Stored data

——

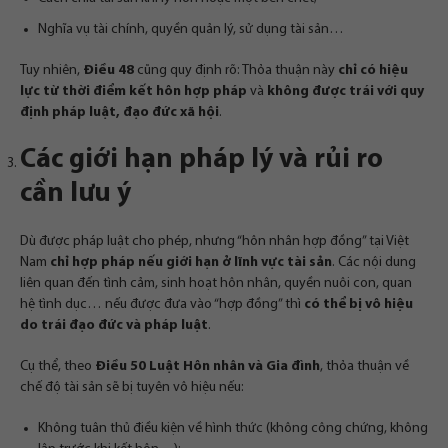
Nghĩa vụ tài chính, quyền quản lý, sử dụng tài sản…
Tuy nhiên,
Điều 48
cũng quy định rõ: Thỏa thuận này
chỉ có hiệu
lực từ thời điểm kết hôn hợp pháp
và
không được trái với quy
định pháp luật, đạo đức xã hội
.
Các giới hạn pháp lý và rủi ro
cần lưu ý
Dù được pháp luật cho phép, nhưng “hôn nhân hợp đồng” tại Việt
Nam
chỉ hợp pháp nếu giới hạn ở lĩnh vực tài sản
. Các nội dung
liên quan đến tình cảm, sinh hoạt hôn nhân, quyền nuôi con, quan
hệ tình dục… nếu được đưa vào “hợp đồng” thì
có thể bị vô hiệu
do trái đạo đức và pháp luật
.
Cụ thể, theo
Điều 50 Luật Hôn nhân và Gia đình
, thỏa thuận về
chế độ tài sản sẽ bị tuyên vô hiệu nếu:
Không tuân thủ điều kiện về hình thức (không công chứng, không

——

WORK INSTRUCTION -> Rename "pháp luật" to "luật pháp" throughout the rows above, keeping every other line unchanged. Leave the pictures out of your answer.

REPLY TO THE TASK ->
Nghĩa vụ tài chính, quyền quản lý, sử dụng tài sản…
Tuy nhiên,
Điều 48
cũng quy định rõ: Thỏa thuận này
chỉ có hiệu
lực từ thời điểm kết hôn hợp pháp
và
không được trái với quy
định luật pháp, đạo đức xã hội
.
Các giới hạn pháp lý và rủi ro
cần lưu ý
Dù được luật pháp cho phép, nhưng “hôn nhân hợp đồng” tại Việt
Nam
chỉ hợp pháp nếu giới hạn ở lĩnh vực tài sản
. Các nội dung
liên quan đến tình cảm, sinh hoạt hôn nhân, quyền nuôi con, quan
hệ tình dục… nếu được đưa vào “hợp đồng” thì
có thể bị vô hiệu
do trái đạo đức và luật pháp
.
Cụ thể, theo
Điều 50 Luật Hôn nhân và Gia đình
, thỏa thuận về
chế độ tài sản sẽ bị tuyên vô hiệu nếu:
Không tuân thủ điều kiện về hình thức (không công chứng, không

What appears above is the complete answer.